Marc Genevrier a écrit :
les explications données plus haut me donnent l'impression que le fond serait considéré comme quelque chose d'absolument rigide (par ex. ce serait à l'âme de se déformer pour suivre les vibrations de la table).
Là c'et vrai que la phrase était mal tournée. Le fond se déforme, ça n'existe pas un matériau qui ne se déforme pas. Donc c'est en accord avec Schleske. Mais le fond et les éclisses sont en érable, la table est en épicéa. Je pense que tout cela se comporte comme un tambour, la table est la membrane, le reste la caisse du tambour. Et même la caisse du tambour vibre, mais moins que la membrane. Sur le violon, la différence table-fond est moins grande donc le fond se déforme plus que la caisse d'un tambour. Est-tu d'accord avec moi pour dire que l'érable du fond et des éclisses forment un ensemble plus rigide (pas infiniment rigide) que la table?
L'âme aussi se déforme, tout se déforme, mais très peu. Les animations de Schleske n'étudient pas l'âme, il l'a représenté par un trait mais en réalité elle est aussi une petite structure vibrante avec ses modes et fréquences propres.
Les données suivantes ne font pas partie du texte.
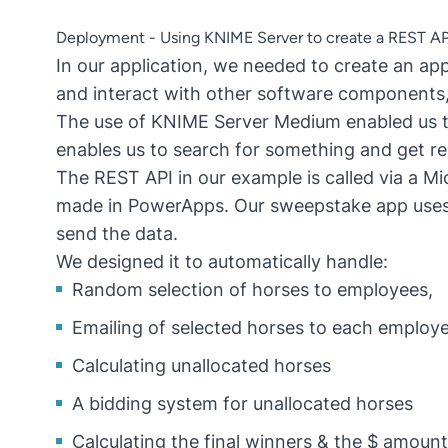
Deployment - Using KNIME Server to create a REST AP
In our application, we needed to create an ap
and interact with other software components, i
The use of KNIME Server Medium enabled us t
enables us to search for something and get re
The REST API in our example is called via a Mi
made in PowerApps. Our sweepstake app uses 
send the data.
We designed it to automatically handle:
Random selection of horses to employees,
Emailing of selected horses to each employe
Calculating unallocated horses
A bidding system for unallocated horses
Calculating the final winners & the $ amount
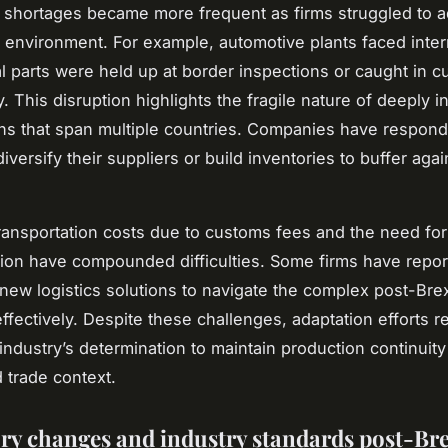
hortages became more frequent as firms struggled to ad
 environment. For example, automotive plants faced inter
al parts were held up at border inspections or caught in 
. This disruption highlights the fragile nature of deeply i
ns that span multiple countries. Companies have respon
iversify their suppliers or build inventories to buffer agai
ransportation costs due to customs fees and the need for
on have compounded difficulties. Some firms have repor
n new logistics solutions to navigate the complex post-Brex
ffectively. Despite these challenges, adaptation efforts r
industry’s determination to maintain production continuity
 trade context.
ry changes and industry standards post-Bre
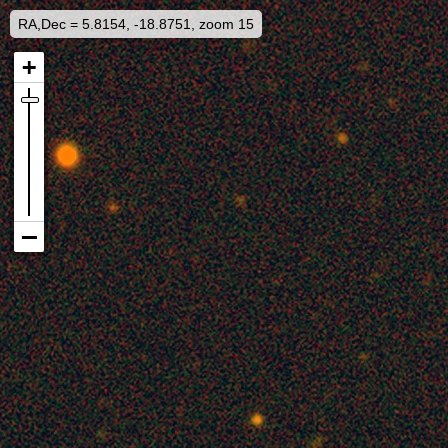
RA,Dec = 5.8154, -18.8751, zoom 15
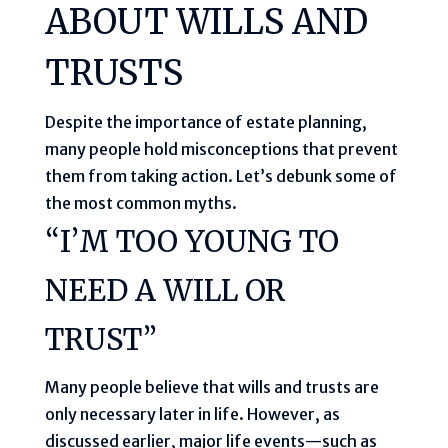
ABOUT WILLS AND
TRUSTS
Despite the importance of estate planning,
many people hold misconceptions that prevent
them from taking action. Let’s debunk some of
the most common myths.
“I’M TOO YOUNG TO
NEED A WILL OR
TRUST”
Many people believe that wills and trusts are
only necessary later in life. However, as
discussed earlier, major life events—such as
Marc Genevrier a écrit :je reste persuadé qu'il y a une remontée du signal, une réaction de la part de la caisse. Hormis les tout premières millisecondes (et même moins sans doute) du coup d'archet, où les vibrations ne sont pas encore remontées, on a par la suite une interaction entre le signal que continue d'envoyer l'archet et la façon dont la caisse réagit aux signaux déjà envoyés quelques millisecondes avant.
Ca ça s'appelle de la vibration forcée par rapport à la vibration libre. Schleske établie ses figures de mode shape en oscillations libres (essai au marteau d'impact). En vibration forcée, la réponse du matériau suit d'abord un transitoire, c'est ce que tu appelles les premières millisec. En suite il s'établit un régime permanent ou les vibrations créées à l'instant t interfèrent avec celles créées à l'instant t-dt. C'est ce que tu appelles la remontée du signal.
Mais tout ceci reste de l'élasticité, je t'assure. Si tu joues une note exactement à une fréquence propre, il y a résonance et l'une des figures de Schleske est obtenue. Si l'amortissement est faible, le matériau casse (comme un pont suspendu traversé par un régiment au pas). Mais grâce au coeff d'amortissement, on peux faire vibrer le violon sur une de ses fréquences propres sans le casser. Si la fréquence de la note est différente d'une fréquence propre, la déformée du violon sera une combinaison de tous les mode shape.
Si l'on faisait une simulation numérique, on retrouverait les animations de Schleske en utilisant une loi linéaire uniquement.